人事官・伊藤かつら氏に聞く「挑戦」と「ロールモデル」
自分の「経験」が挑戦の礎になる
──それぞれの挑戦に際して「ロールモデル」のような人はいらしたのでしょうか? 世代的に、周りに管理職をしている女性はいなかったです。特に同世代では……。ですが、人事の世界でよく言う「サポーター」の存在は大きかったです。 私を管理職にしてくださった当時のマネジャーは、私のことを評価してくださっていて、直属を離れた後も、目に見えないところでさまざまなご支援をいただきました。それと、私がマイクロソフトの役員になったとき、樋口泰行さん(現パナソニック コネクト社長)が社長でいらっしゃったんですね。 毎週の役員会議にしても、私は最初の頃、テーブルの端っこで小さくなって「何を喋っていいのかわからない」状態だった。

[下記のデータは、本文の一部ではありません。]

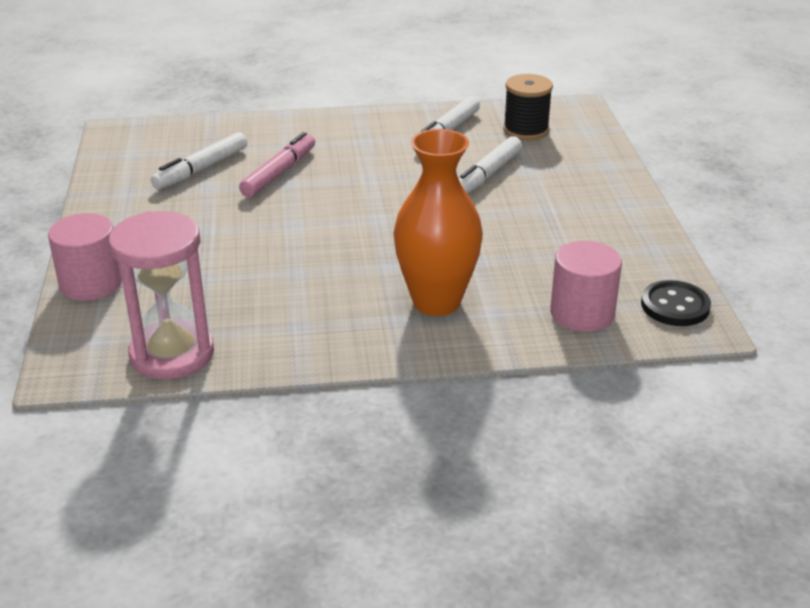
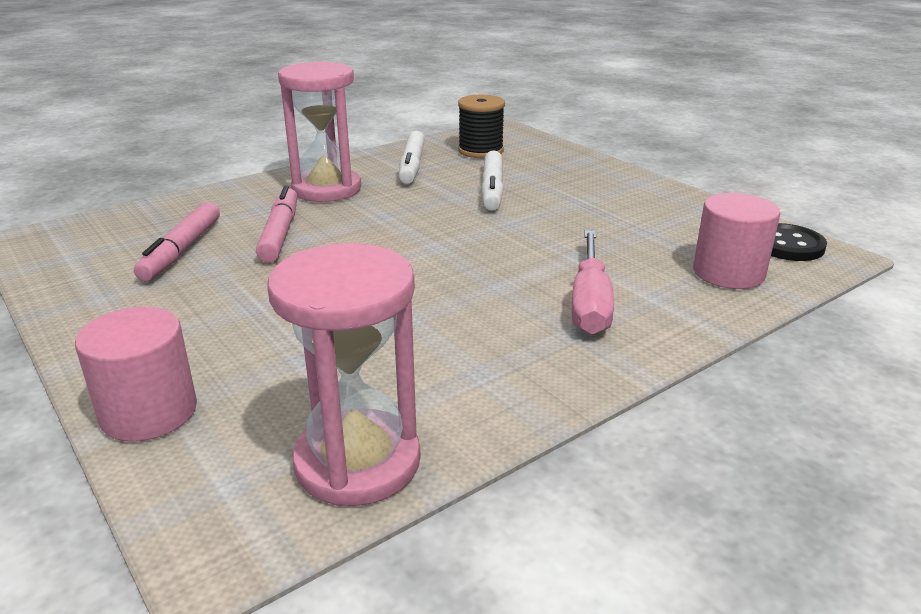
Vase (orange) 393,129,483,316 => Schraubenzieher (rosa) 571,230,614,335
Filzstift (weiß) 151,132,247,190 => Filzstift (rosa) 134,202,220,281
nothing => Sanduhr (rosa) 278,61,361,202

ですが、どんなことでも私が一言何か喋ると、樋口さんは必ず私の方を見てくださって、目を合わせてうなずくとか、何かご発言なさるとか、要は「私はあなたが言うことを聞いてますよ」という態度を示してくださるわけです。 人事の世界では「マイクロ・アファメーション(小さな承認行動)」と言うのですが、それにあたる行動を取っていただいて、びくびくしていた役員会議でだんだん自信を持って発言できるようになりました。いまでも本当にありがたかったと思っています。気が付けば自分もその立場になっているので、いまでは意図的に人の応援をするようにしています。 人事官を引き受けるときは、打診があってから誰かに相談するわけにはいきませんので葛藤しました。たまたま前職での最後の仕事が、おそらく日本で最初の「チーフ・ラーニング・オフィサー(CLO)」というポジションで、3年近く、日本のさまざまな組織のデジタル人材育成に携わっていました。 その業務上、社内でのリスキリングをどう進めるかとか、さらには組織改革といった話になってくるんです。それと同時に、マイクロソフトもクラウドとAIの事業シフトに向けて、全社改革の真っ只中、そこでもリーダーシップ開発や組織改革に最前線で携わってきましたので、もしかしたら、自分のその知見を活かせるのかなと考えました。 当時、私が思っていたことは、人には無限の可能性があって、その可能性を解き放つことで人はより良いパフォーマンスや、より大きなインパクトを出すことができる。そして同時に、その方の人生もより幸せになるということ。でも、その点についてはまだ日本は未熟だなとも感じていて、逆にいうと、チャンスだなとも思っていました。そんななかで、私の経験が多少なりとも国の役に立つのであれば、と考えました。 ──「マイクロ・アファメーション」についてお話になりましたが、ご自身がロールモデルになる側に立つようになって、具体的に意識されていることはありますか? ロールモデルになるために意図的にしているわけではないのですが、たとえば会議などでも、会議自体をできるだけ明るい雰囲気にするのは非常に大事だと思っています。 あとは、「こまめに褒める」ことも意識しています。「文章、わかりやすいですね」とか「資料がすごくよくまとまっていますね」とか、小さなことですが、こういったことをこまめに言うようにしています。 過去に何かの論文で、マネジャーがポジティブかどうかで、チームのパフォーマンスに大幅な違いが出るというものを目にしましたが、経験上、さまざまな組織でいろいろなリーダーを見ていて、これはあながち嘘じゃないなと思っています。 もともと私自身、生まれながらすごくポジティブだと思うんですが、それでも、意図してポジティブになることで、皆さんが働きやすくなったり、新しいアイデアが出てくるようになったり、組織の心理的安全性ができたりするのであれば、良いことですよね。 リーダーがポジティブでいるってとてもシンプルで簡単なことです。仕事ではそれより難しいことはたくさんある。だったら、自分ですぐに実践できることはまずやろう、という精神です。特に、厳しい問題に直面したときや、何らかの非常事態になったとき、リーダーがポジティブでいられるかどうかは、大事なことだと思います。